Saturday, 23 September 2017

Celtic, yawn

Day -263 WorldCup2018

This morning was pretty good football watching. It was a pleasant surprise to have Celtic-Rangers on TV, which then overlapped with West Ham-Spurs. There were five goals in that second match, but as luck would have it I saw only the first one. I was very good at switching channels or going to get a coffee and coming back to see another goal had been scored.

The Glasgow derby was all passion and noise. It was one of those times when you turn a match on and think "this must be good", based on the buzz from the fans. Both ends were rocking. But then as my brain tuned into the actual football, I wondered how much passion and a full blooded battle can I take without very little skill and anything of any note happening around the goals. The Celtic players seemed to think the same. They allowed Rangers to get their fans all fired up over meaningless 50-50 balls won in midfield and some useless long balls to a forward player who was constantly offside, but when they'd had enough they showed the difference in class and put together a few good moves of proper skill and organised football which almost led to a goal. Celtic's first goal came from Malta-style defending on on Rangers' part. One, two...three? How many defenders took a swipe, and missed, that ball. The second goal was a lesson for Rangers in one-two, wham-bam, Bob's your Uncle, that's how you get the ball in the net on a quick counter attack.

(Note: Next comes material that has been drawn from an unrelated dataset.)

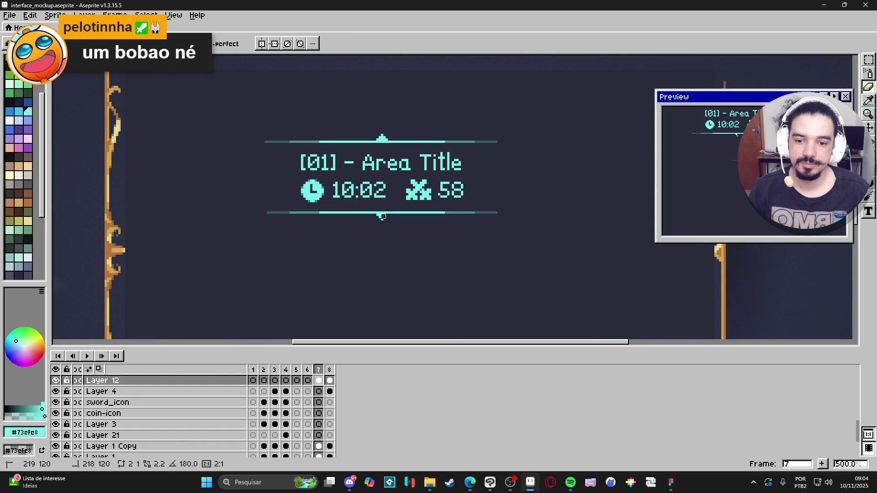
scroll(388, 227, down, 3)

It made me think. Is watching a match like this (non-stop, edge of one penalty box to the other, crowd baying for blood) any better than my ultimate benchmark of World Cup turgid-ness, Costa Rica-Greece, decided on penalties. I'm not sure. In the latter there is very little threat of any excitement breaking out and I can deal with that. In Glasgow there was the frustration of expectation.

So Celtic have gone and done it again. They have pretty much wrapped up the most boring league in Europe before many fans across the continent have settled into their seats for the long season ahead. They are still getting a beer from the fridge, putting the kettle on, cleaning up after dinner (enjoying the end of summer, getting the kids ready for the school year, switching over to the winter work schedule). Celtic are eight points ahead of Rangers and, sure, the second placed team are only five points behind. But that's St. Johnstone. Aberdeen could get within two if they win their game in hand but what bookmaker is not offering to pay out already to anybody who bet that Celtic will have the league mathematically won by soon after Valentine's Day?

It's good news for Scottish fans though because the many Celtic players who play for Scotland will be able to take it easy long before next June and the Scotland players on the other teams will have given up on really being competitive. So Scotland's team for the World Cup will be physically and mentally fresh.

What's that? Oh. Right. England, Slovenia, Slovakia.